» **Brief**
What you return should match the data below exactly, with no pictures in it.

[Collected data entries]
BEGIN
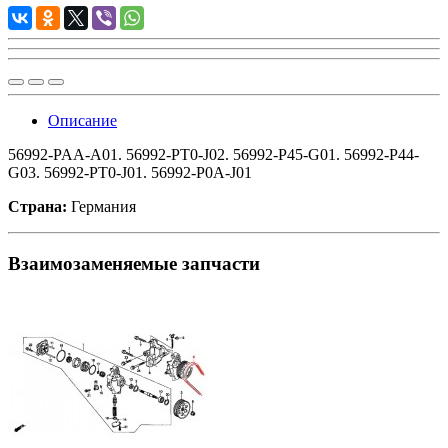
Описание
56992-PAA-A01. 56992-PT0-J02. 56992-P45-G01. 56992-P44-
G03. 56992-PT0-J01. 56992-P0A-J01
Страна:
Германия
Взаимозаменяемые запчасти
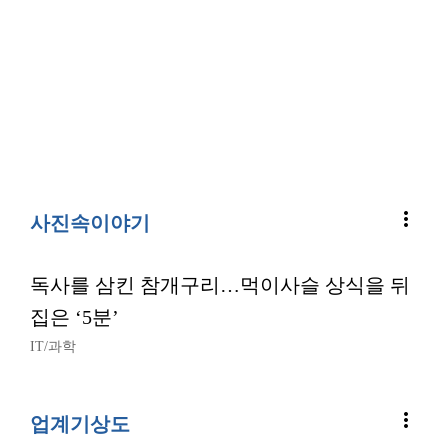
more_vert
사진속이야기
독사를 삼킨 참개구리…먹이사슬 상식을 뒤
집은 ‘5분’
IT/과학
more_vert
업계기상도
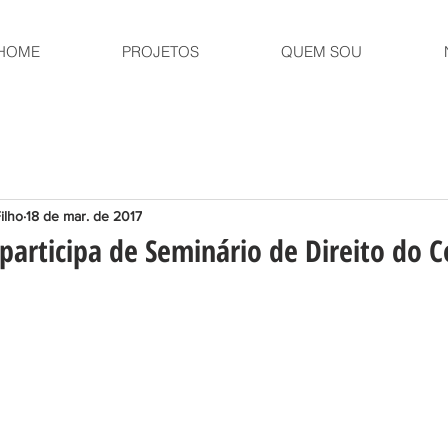
HOME
PROJETOS
QUEM SOU
ilho
18 de mar. de 2017
 participa de Seminário de Direito do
END
» **Result**
Описание
56992-PAA-A01. 56992-PT0-J02. 56992-P45-G01. 56992-P44-
G03. 56992-PT0-J01. 56992-P0A-J01
Страна:
Германия
Взаимозаменяемые запчасти
more_vert
사진속이야기
독사를 삼킨 참개구리…먹이사슬 상식을 뒤
집은 ‘5분’
IT/과학
more_vert
업계기상도
HOME
PROJETOS
QUEM SOU
ilho
18 de mar. de 2017
 participa de Seminário de Direito do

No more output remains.